All of this life is a gift. And so far as our lives today are lived in Christ, they are part of the eternal life that is discussed so happily in the New Testament (John 3:16). Eternal life, certainly, is not intended to be a burden.
God told Moses about the land of Canaan, “I am giving (it) to the people of Israel.” The land was a gift and made up the biggest portion of God’s covenant promises to his people (Genesis 17:8). They were to be a mighty nation living in their own land.

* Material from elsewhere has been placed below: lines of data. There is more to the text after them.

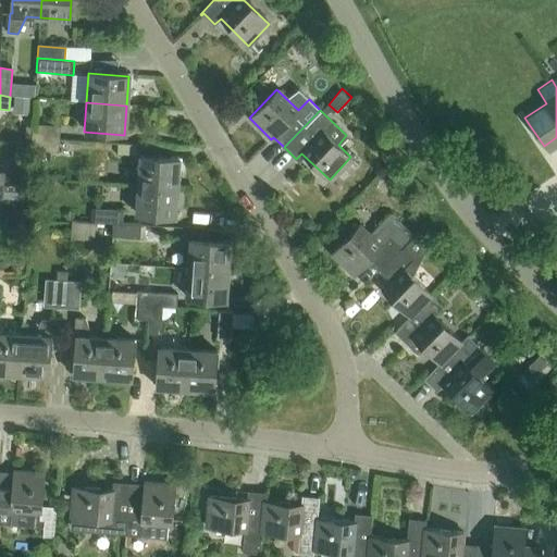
[(32,137),(59,139),(60,126),(33,125),(32,137)]
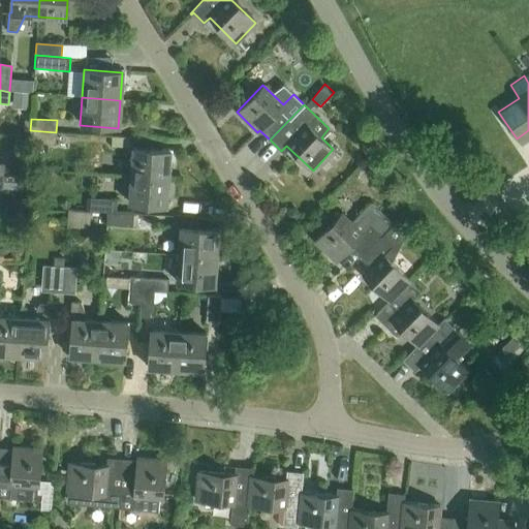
[(55,146),(56,132),(30,130),(29,144),(55,146)]
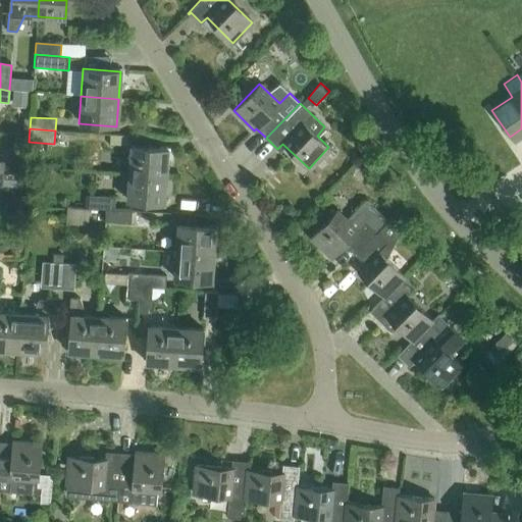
[(127,173),(165,176),(167,150),(129,147),(127,173)]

By the time the spies returned, however, the land seemed to them no longer what it once was. It no longer was a gift. It had become a burden to them. “We came to the land to which you sent us.” The cities were fortified, and the people were giants. The spies seemed to be saying, “This is not our land. This is only land where we’ve been sent, against our will.”
This was a tragedy – as much of a tragedy as when Eve felt burdened because she could not eat that one forbidden fruit. The land was lost to those who turned the blessing into a burden. They stopped trusting in the word of God. The promise of the covenant was out of their reach. They’d lost faith.

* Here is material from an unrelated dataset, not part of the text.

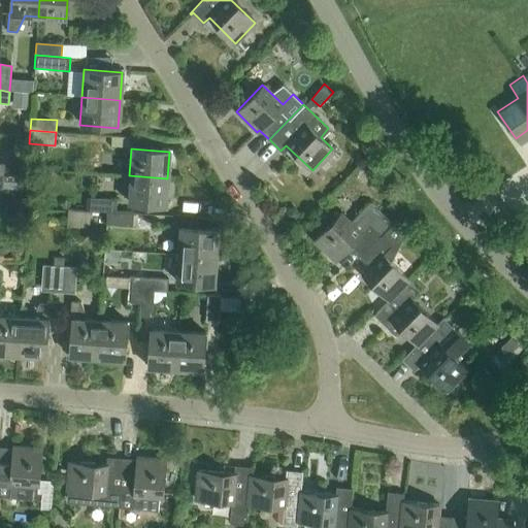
[(166,205),(167,178),(129,175),(128,203),(166,205)]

Is your life in Christ a blessing or a burden? If it feels like a burden, you might consider whether you really are believing in the power of God. He is more than able to overcome fortified city walls and towering giants – and anything else. Do you have the faith of Caleb, who was ready to “go up at once” even as his brothers doubted?
The gift only remains a gift if we continue to receive it as such – in faith. And the pure joy of the gift emerges when we hold it in faith.